The teeming feel to the fibers blown by the movement of walking models painted a scene of anemones and medusas in a sea-palette of ice white, soft blue and crimson. The peplum of one blush pink dress, with a metal pincer belt, recalled the layers of a jellyfish, and the tooth of an octopus. At several points the audience gasped.

“It was exhilarating,” said Hal Rubenstein, InStyle magazine fashion director. “With talent like Sarah’s you just sit back and relish the sense of fantasy. No one else has it.”

Horse hooves _ feathered platforms without heels _ and visors reminiscent of horse blinders added danger to the visual repertoire. A voluminous black trapeze coat in Mongolian hair had the heavy, almost muscular feel of a cantering horse, with a large equine bustle that moved from side to side.

With silhouettes changing shape from every angle and bold ideas, it was by far the best example this season of a designer at the top of her game. It also was a show carried out in the spirit of McQueen, who committed suicide two years ago.

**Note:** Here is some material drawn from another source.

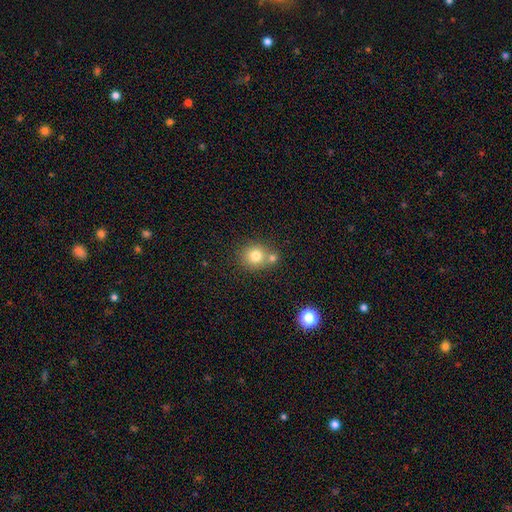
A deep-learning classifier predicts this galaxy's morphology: This is likely a smooth galaxy (78%). How rounded: clearly round (84%). Merging: possibly none (58%).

In a house as classic as Valentino, there is little room for the revolutionary, a point made clear in a sober ready-to-wear.

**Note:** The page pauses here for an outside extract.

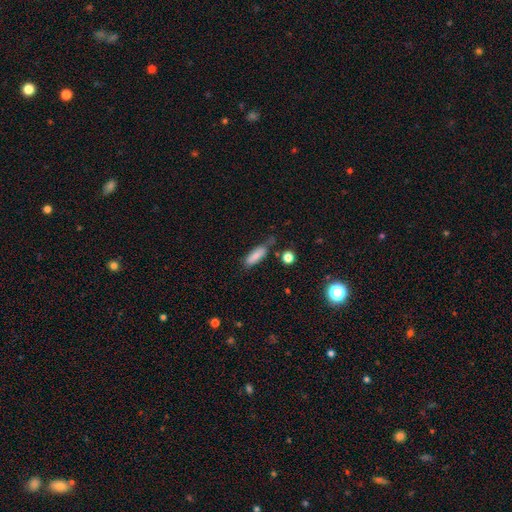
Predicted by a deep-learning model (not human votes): Smooth or featured? Predicted: smooth (p=0.81). How rounded? Predicted: in between (p=0.54). Merging? Predicted: none (p=0.56).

Designers Maria Grazia Chiuri and Pier Paolo Piccioli described an “imaginative journey” that “explored different iconographies” but the program notes better captured the mood: They cited the show’s “dominating sense of control.”

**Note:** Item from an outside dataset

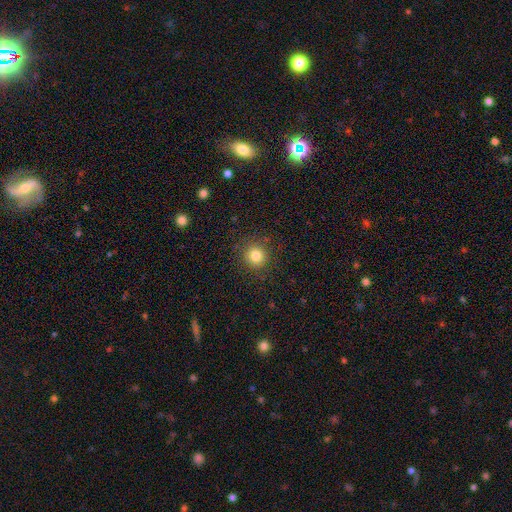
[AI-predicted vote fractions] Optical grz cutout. It shows a smooth galaxy with no disk features (82%) that is round (92%). Merging: none (89%).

Structured silhouettes in deep red, black and midnight blue had tight, sophisticated smocking and the painstaking embroidery seen in January’s highly artisanal couture.

High and scooped collars on long coats and knee-length dresses were expressed in thick black leather. Frog fastenings closing straight, slim coats, tone-on-tone trim running along precisely cut bodices and tapered menswear trousers emphasized the constructed look.

It was finely executed, but at times had flashes of the stern headmistress, albeit at an extremely glamorous school.

To be sure, there were traces of the designers’ worldly travels: tunics with fabrics that smacked of a Balkan patterning that playfully moved to white touches of Jackie Kennedy _ who was famously dressed by founder Valentino Garavani.


Paco Rabanne put a spin on the house archives in his fall-winter ready-to-wear collection that included variations on the 1960s Do-It-Yourself Rhodoid dress.

Manish Arora, in his second effort as the creative director, succeeded in capturing an essence of the founder, who first cut his teeth in jewelry design, in a sparkling array of signature waistless cocktail dresses.